***** EXTRAIT CHOISI *****

Les 12 et 13 septembre prochains, l’Enduro de Dinant célébrera son 50e anniversaire. Pour marquer le coup, l’organisation a décidé de créer une catégorie inédite baptisée « Pionnier », réservée aux pilotes âgés de 55 ans minimum.
Ouverte à toutes les cylindrées et à toutes les années de motos, cette catégorie permettra aux participants de prendre le départ au guidon de machines de toutes générations, sans aucune restriction concernant la cylindrée ou l’année de fabrication.
Au-delà du classement sportif, l’organisation a prévu plusieurs récompenses spécifiques pour cette catégorie anniversaire. Seront ainsi récompensés :
- les trois premiers du classement scratch Pionnier;
- les trois pilotes les plus âgés de la catégorie;
- les trois motos les plus anciennes engagées dans la catégorie.
De quoi mettre à l’honneur à la fois les performances des pilotes, leur expérience et le patrimoine mécanique de l’enduro.
Deux tours par journée
Les Pionniers effectueront deux tours par journée, comme la catégorie Randonneur. Ils boucleront un premier tour avant une pause repas prévue à midi, histoire de permettre aux pilotes de se retrouver et de passer un bon moment autour d’une table.

*****

TRAVAIL À FAIRE:
A. Dites si chacune des affirmations suivantes concorde avec le texte sur l'Enduro de Dinant. Répondez par oui ou non, puis citez mot pour mot les mots du texte qui tranchent.
(i) La catégorie Pionnier est réservée aux pilotes d'au moins 55 ans.
(ii) Les motos engagées en catégorie Pionnier sont soumises à une limite de cylindrée.
(iii) Les Pionniers effectuent trois tours par journée.
B. Poursuivez le texte sur l'Enduro de Dinant à partir de sa dernière phrase.
La liste n'a aucun lien avec le texte sur l'Enduro de Dinant.

***** JEU DE DONNÉES *****

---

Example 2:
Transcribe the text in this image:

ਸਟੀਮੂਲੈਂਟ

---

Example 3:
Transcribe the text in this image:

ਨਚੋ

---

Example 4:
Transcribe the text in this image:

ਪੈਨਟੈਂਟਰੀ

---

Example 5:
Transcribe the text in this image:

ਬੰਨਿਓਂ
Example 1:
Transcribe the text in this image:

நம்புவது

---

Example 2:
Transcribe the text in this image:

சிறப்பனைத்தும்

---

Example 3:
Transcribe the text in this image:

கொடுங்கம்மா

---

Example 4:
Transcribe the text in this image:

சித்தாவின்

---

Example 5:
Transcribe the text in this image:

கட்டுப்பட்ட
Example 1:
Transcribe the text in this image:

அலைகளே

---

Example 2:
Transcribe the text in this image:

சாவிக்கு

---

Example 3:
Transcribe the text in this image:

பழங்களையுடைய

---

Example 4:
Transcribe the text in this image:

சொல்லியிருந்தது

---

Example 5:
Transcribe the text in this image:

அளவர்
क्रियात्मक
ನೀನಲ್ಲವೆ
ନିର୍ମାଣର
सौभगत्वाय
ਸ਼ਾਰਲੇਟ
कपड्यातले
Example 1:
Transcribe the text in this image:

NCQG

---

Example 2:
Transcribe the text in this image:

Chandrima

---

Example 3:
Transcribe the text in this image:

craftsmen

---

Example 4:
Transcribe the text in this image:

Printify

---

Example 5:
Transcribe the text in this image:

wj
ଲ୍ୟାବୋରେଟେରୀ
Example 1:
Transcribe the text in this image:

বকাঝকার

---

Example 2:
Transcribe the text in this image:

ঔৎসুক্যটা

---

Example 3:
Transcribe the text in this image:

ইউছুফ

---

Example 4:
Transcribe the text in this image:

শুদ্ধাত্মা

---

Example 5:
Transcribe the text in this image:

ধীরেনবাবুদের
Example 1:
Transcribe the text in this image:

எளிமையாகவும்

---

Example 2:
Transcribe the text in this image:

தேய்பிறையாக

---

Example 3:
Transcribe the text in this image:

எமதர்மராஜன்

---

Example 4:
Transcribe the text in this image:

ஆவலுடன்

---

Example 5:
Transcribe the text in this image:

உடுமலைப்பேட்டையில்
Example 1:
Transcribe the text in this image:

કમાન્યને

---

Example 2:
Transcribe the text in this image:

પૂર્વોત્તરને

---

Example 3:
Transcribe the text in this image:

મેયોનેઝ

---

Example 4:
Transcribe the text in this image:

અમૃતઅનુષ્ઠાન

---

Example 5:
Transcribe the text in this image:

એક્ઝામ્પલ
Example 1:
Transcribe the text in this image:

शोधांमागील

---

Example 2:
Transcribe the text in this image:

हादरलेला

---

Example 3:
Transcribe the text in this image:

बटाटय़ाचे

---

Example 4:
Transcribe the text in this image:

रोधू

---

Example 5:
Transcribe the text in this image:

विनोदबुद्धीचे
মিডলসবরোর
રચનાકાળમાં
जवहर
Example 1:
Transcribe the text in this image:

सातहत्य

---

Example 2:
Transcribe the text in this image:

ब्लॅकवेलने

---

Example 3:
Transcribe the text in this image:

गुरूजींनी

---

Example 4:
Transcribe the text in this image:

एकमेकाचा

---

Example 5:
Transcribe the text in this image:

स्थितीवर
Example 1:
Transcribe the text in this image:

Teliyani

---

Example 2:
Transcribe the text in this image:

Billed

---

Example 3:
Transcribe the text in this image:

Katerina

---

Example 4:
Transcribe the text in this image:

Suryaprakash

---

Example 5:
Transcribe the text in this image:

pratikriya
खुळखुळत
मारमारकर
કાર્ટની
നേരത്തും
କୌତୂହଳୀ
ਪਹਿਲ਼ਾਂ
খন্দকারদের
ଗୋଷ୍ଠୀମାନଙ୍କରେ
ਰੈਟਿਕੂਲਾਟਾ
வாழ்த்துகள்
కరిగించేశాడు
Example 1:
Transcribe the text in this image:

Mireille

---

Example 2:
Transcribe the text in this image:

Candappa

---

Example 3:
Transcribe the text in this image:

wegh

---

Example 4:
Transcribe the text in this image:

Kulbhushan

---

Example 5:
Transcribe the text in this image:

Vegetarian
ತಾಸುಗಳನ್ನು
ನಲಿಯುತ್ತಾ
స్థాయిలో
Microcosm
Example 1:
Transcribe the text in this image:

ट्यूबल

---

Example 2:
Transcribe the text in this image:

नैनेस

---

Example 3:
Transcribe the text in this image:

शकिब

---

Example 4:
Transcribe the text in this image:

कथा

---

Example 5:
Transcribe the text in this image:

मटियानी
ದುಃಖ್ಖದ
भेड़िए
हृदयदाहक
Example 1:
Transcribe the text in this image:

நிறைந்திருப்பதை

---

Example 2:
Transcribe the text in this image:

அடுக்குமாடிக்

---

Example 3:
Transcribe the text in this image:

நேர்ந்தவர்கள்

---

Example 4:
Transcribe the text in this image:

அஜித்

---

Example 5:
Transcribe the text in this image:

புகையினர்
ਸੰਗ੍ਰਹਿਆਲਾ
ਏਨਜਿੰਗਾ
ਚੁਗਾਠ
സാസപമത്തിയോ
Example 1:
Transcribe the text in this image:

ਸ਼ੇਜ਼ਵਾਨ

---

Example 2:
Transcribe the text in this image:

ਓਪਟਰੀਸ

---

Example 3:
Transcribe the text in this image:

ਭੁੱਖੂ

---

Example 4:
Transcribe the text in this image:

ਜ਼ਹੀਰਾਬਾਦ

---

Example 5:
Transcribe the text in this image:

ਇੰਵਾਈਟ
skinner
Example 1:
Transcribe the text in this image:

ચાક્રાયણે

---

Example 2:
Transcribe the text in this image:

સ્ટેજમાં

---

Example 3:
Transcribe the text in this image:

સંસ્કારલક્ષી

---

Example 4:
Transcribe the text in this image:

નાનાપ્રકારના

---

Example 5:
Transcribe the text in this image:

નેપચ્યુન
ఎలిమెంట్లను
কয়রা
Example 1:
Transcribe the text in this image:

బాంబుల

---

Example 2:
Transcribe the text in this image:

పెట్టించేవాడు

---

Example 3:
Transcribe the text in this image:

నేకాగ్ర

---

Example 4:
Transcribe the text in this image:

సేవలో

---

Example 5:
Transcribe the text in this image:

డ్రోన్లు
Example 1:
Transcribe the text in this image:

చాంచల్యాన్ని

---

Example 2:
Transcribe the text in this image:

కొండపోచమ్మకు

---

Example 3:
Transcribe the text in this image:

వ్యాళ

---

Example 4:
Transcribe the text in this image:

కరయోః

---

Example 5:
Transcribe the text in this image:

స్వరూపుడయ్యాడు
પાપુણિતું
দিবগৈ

*****

RÉPONSES PAR POINT:
A.
(i) Oui : « réservée aux pilotes âgés de 55 ans minimum ».
(ii) Non : « sans aucune restriction concernant la cylindrée ou l’année de fabrication ».
(iii) Non : « Les Pionniers effectueront deux tours par journée ».

B.
Ils repartiront ensuite pour un second tour, au moment où les autres catégories entameront leur troisième. Cette formule est donc similaire à celle des randonneurs sur le plan du nombre de tours, mais la catégorie Pionnier reste totalement indépendante et évolue dans son propre classement.
Le parcours de l’Enduro de Dinant sera commun à l’ensemble des catégories : environ 60 kilomètres, avec un maximum de 10 kilomètres de bitume et près d’un tiers de nouveaux chemins ! Les Pionniers, comme les autres concurrents, retrouveront le même parcours et les mêmes spéciales les deux jours, dans le même sens et sans modification entre le samedi et le dimanche.
Une catégorie spécialement créée pour les 50 ans de l’Enduro de Dinant, qui devrait permettre de réunir des pilotes de plus de 55 ans et des motos de toutes générations sur un même parcours, dans le cadre d’une édition qui s’annonce forcément particulière.